Boeing (BA) – Get Report reportedly has been studying an equity sale and other ways to ease its $61 billion debt burden amid the worst slump in aviation history.
Shares of the Chicago-based aerospace giant were down 1.22% to $234.31 in trading Friday.
In addition, Boeing will trim output of its 787 Dreamliner to five a month by mid-2021, one less than previously planned, Chief Financial Officer Greg Smith said, according to Bloomberg. Boeing didn’t ship any of the jets to customers last month, he said.
“When it comes to capital deployment, it will be all about paying down that debt,” Smith said at a Credit Suisse Group AG conference. “We’ll continue to invest in the business, but we’ve got to get this debt balance down. And we’ll look at every opportunity to do that in the most efficient way, including equity.”
Demand for the 787, the company’s marquee wide-body jet, has been particularly hard hit with international travel down 90% from a year ago due to the coronavirus pandemic.
Smith said that inspections and repairs of previously disclosed manufacturing flaws are slowing deliveries of newly built Dreamliners.
Undelivered aircraft are starting to stack up around Boeing’s factories and in a storage lot in the California desert.

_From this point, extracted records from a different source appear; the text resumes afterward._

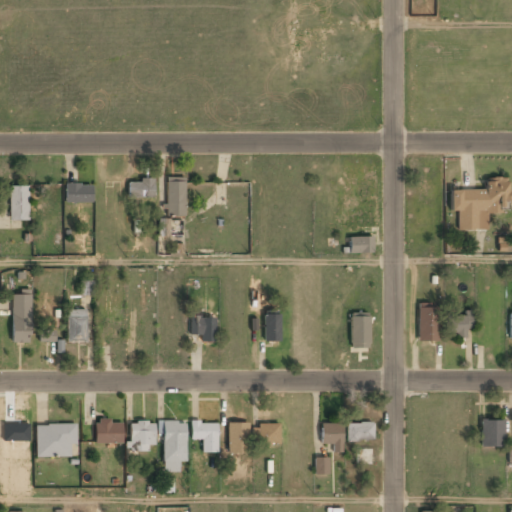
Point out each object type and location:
road: (452, 22)
road: (392, 74)
road: (196, 148)
road: (452, 148)
building: (140, 188)
building: (140, 189)
building: (363, 189)
building: (363, 191)
building: (77, 193)
building: (77, 194)
building: (174, 196)
building: (174, 198)
building: (17, 203)
building: (17, 204)
building: (477, 204)
building: (478, 204)
building: (360, 217)
building: (359, 218)
building: (359, 244)
building: (359, 246)
road: (256, 263)
building: (85, 288)
building: (20, 317)
building: (19, 319)
building: (426, 323)
building: (427, 323)
building: (458, 324)
building: (458, 324)
building: (75, 325)
building: (510, 325)
building: (510, 326)
building: (75, 327)
building: (270, 327)
building: (202, 328)
building: (269, 329)
building: (203, 330)
road: (393, 330)
building: (358, 331)
building: (46, 336)
building: (45, 337)
road: (255, 382)
building: (106, 431)
building: (358, 431)
building: (107, 433)
building: (359, 433)
building: (491, 433)
building: (265, 434)
building: (490, 434)
building: (139, 435)
building: (204, 435)
building: (265, 435)
building: (331, 435)
building: (204, 436)
building: (330, 436)
building: (140, 438)
building: (234, 438)
building: (236, 438)
building: (53, 440)
building: (52, 441)
building: (171, 444)
building: (172, 445)
building: (363, 457)
building: (320, 466)
building: (320, 467)
road: (256, 499)
building: (170, 509)
building: (18, 511)
building: (428, 511)
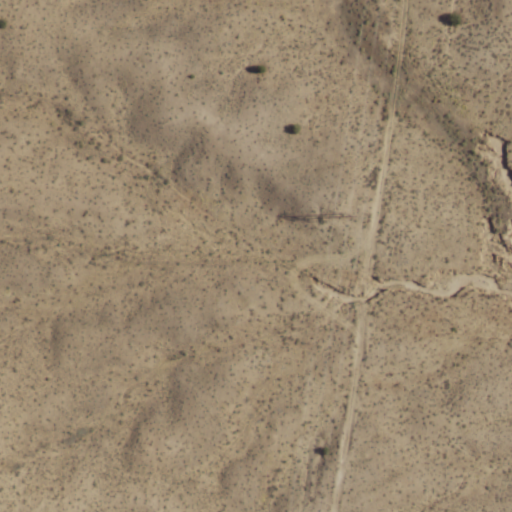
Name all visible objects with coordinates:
power tower: (352, 214)
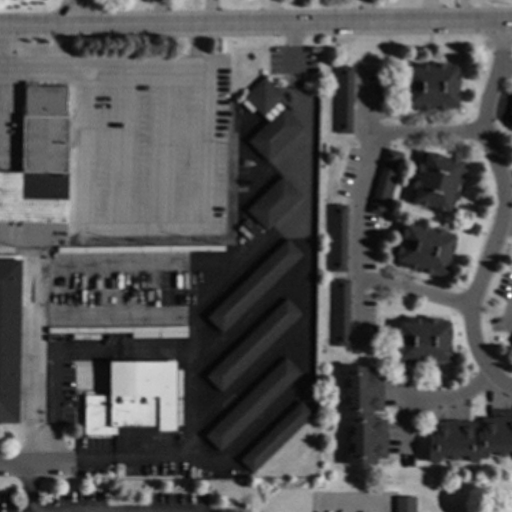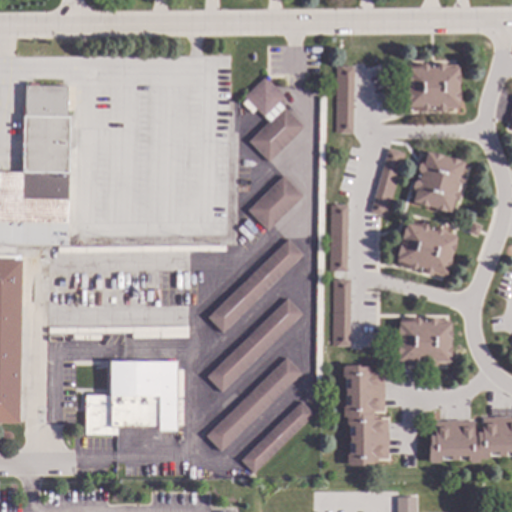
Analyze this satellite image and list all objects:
road: (72, 13)
road: (256, 24)
road: (2, 54)
road: (502, 65)
road: (122, 71)
building: (431, 86)
building: (430, 87)
building: (257, 92)
building: (342, 99)
building: (342, 101)
building: (509, 119)
building: (510, 120)
building: (269, 121)
road: (429, 132)
building: (274, 134)
building: (37, 173)
building: (435, 182)
building: (384, 183)
building: (385, 183)
building: (436, 183)
building: (37, 185)
building: (273, 203)
building: (272, 204)
road: (354, 211)
road: (499, 213)
road: (505, 223)
building: (473, 229)
building: (336, 238)
building: (336, 239)
building: (424, 249)
building: (423, 250)
building: (253, 286)
building: (252, 287)
road: (411, 291)
building: (338, 313)
building: (339, 313)
building: (9, 339)
building: (9, 340)
building: (423, 341)
building: (422, 342)
building: (252, 345)
building: (251, 346)
road: (191, 362)
road: (30, 366)
road: (447, 398)
building: (132, 399)
building: (133, 399)
building: (251, 405)
building: (251, 405)
building: (363, 415)
building: (362, 416)
road: (406, 424)
building: (275, 437)
building: (274, 438)
building: (470, 440)
building: (471, 440)
road: (50, 462)
road: (30, 487)
road: (349, 503)
building: (403, 504)
building: (404, 504)
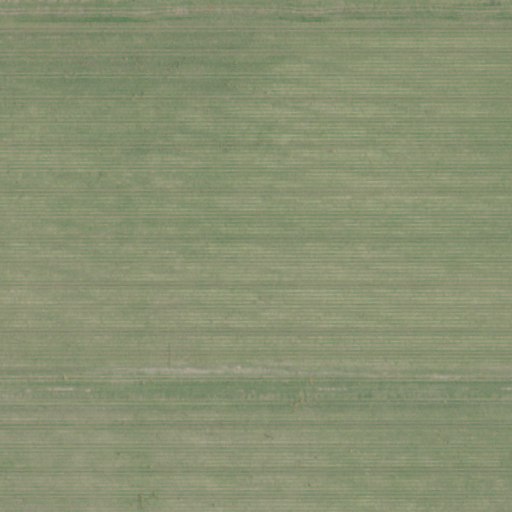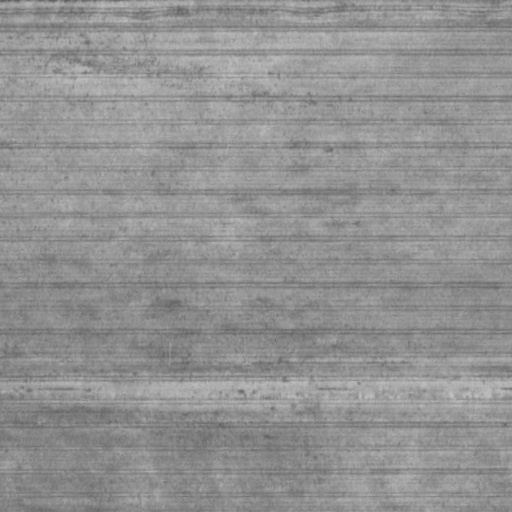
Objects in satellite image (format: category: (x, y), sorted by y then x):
road: (256, 3)
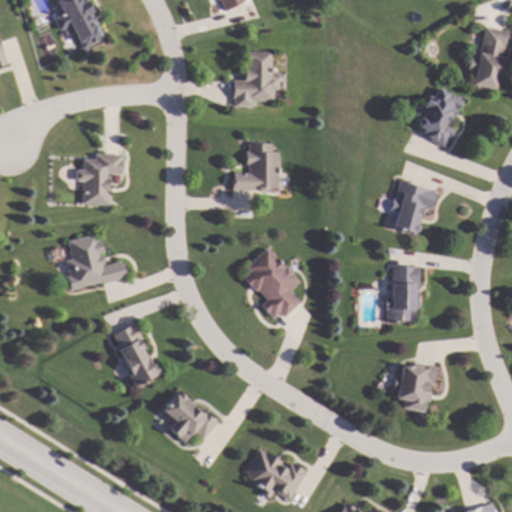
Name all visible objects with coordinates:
building: (229, 3)
building: (228, 4)
building: (75, 20)
building: (75, 22)
building: (486, 57)
building: (485, 59)
building: (1, 60)
building: (1, 60)
building: (255, 80)
building: (255, 81)
road: (87, 102)
building: (437, 117)
building: (436, 118)
building: (257, 169)
building: (257, 169)
building: (95, 177)
building: (95, 178)
building: (408, 205)
building: (407, 206)
building: (87, 263)
building: (87, 264)
building: (270, 282)
building: (270, 284)
building: (400, 294)
road: (476, 294)
building: (399, 295)
road: (211, 333)
building: (133, 353)
building: (131, 355)
building: (411, 386)
building: (410, 387)
building: (183, 419)
building: (185, 419)
road: (45, 459)
road: (82, 461)
road: (42, 474)
building: (270, 474)
building: (270, 476)
road: (31, 491)
road: (101, 503)
building: (479, 508)
building: (347, 509)
building: (349, 509)
building: (479, 509)
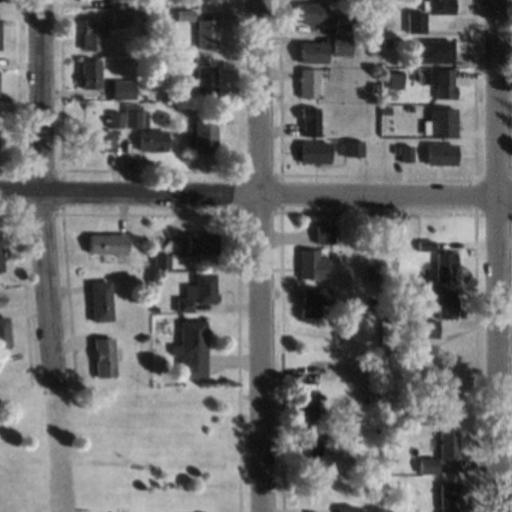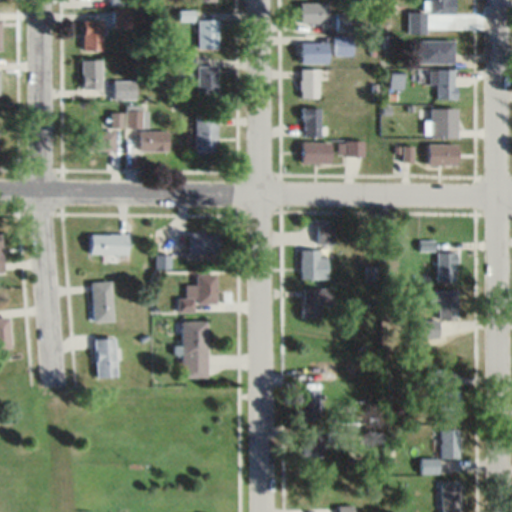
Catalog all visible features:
building: (203, 0)
building: (312, 12)
building: (425, 14)
building: (119, 18)
building: (205, 34)
building: (90, 35)
building: (342, 45)
building: (432, 51)
building: (312, 52)
building: (87, 74)
building: (204, 80)
building: (308, 83)
building: (441, 83)
building: (310, 122)
building: (439, 123)
building: (203, 136)
building: (97, 139)
building: (150, 140)
building: (349, 147)
building: (314, 152)
building: (439, 154)
road: (38, 195)
road: (255, 198)
building: (324, 234)
building: (200, 243)
building: (106, 246)
road: (498, 255)
road: (260, 256)
building: (0, 261)
building: (311, 265)
building: (445, 267)
building: (197, 293)
building: (100, 301)
building: (314, 301)
building: (443, 303)
building: (426, 329)
building: (4, 333)
building: (192, 349)
building: (104, 357)
building: (309, 405)
building: (449, 405)
park: (111, 431)
building: (310, 442)
building: (448, 444)
building: (428, 466)
building: (448, 497)
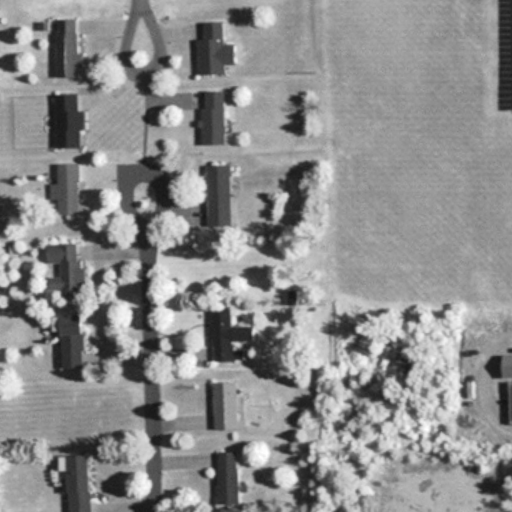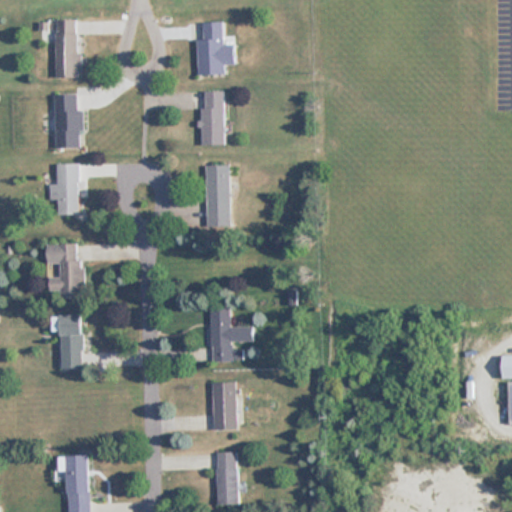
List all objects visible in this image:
building: (68, 48)
building: (212, 50)
road: (145, 65)
road: (145, 111)
building: (214, 118)
building: (69, 122)
building: (68, 190)
building: (220, 196)
building: (67, 269)
road: (149, 289)
building: (222, 335)
building: (72, 342)
building: (508, 379)
building: (226, 405)
building: (228, 476)
building: (76, 480)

Meanwhile, Wolfe Research analyst Hunter Keay downgraded Boeing, United Airlines (UAL) – Get Report and Delta Air Lines (DAL) – Get Report, all to underperform from peer perform, given his view that the stocks are pricing in a recovery scenario that appears to be too optimistic.
Boeing is contending these issues at a time when its 737 MAX is preparing to return after being grounded by regulators all over the world following two fatal crashes.
On Thursday, Boeing (BA) – Get Report and Ryanair (RYAAY) – Get Report jointly announced that Europe’s largest airline had ordered 75 additional of the 737 MAX, the aircraft that was grounded last year following two fatal air crashes.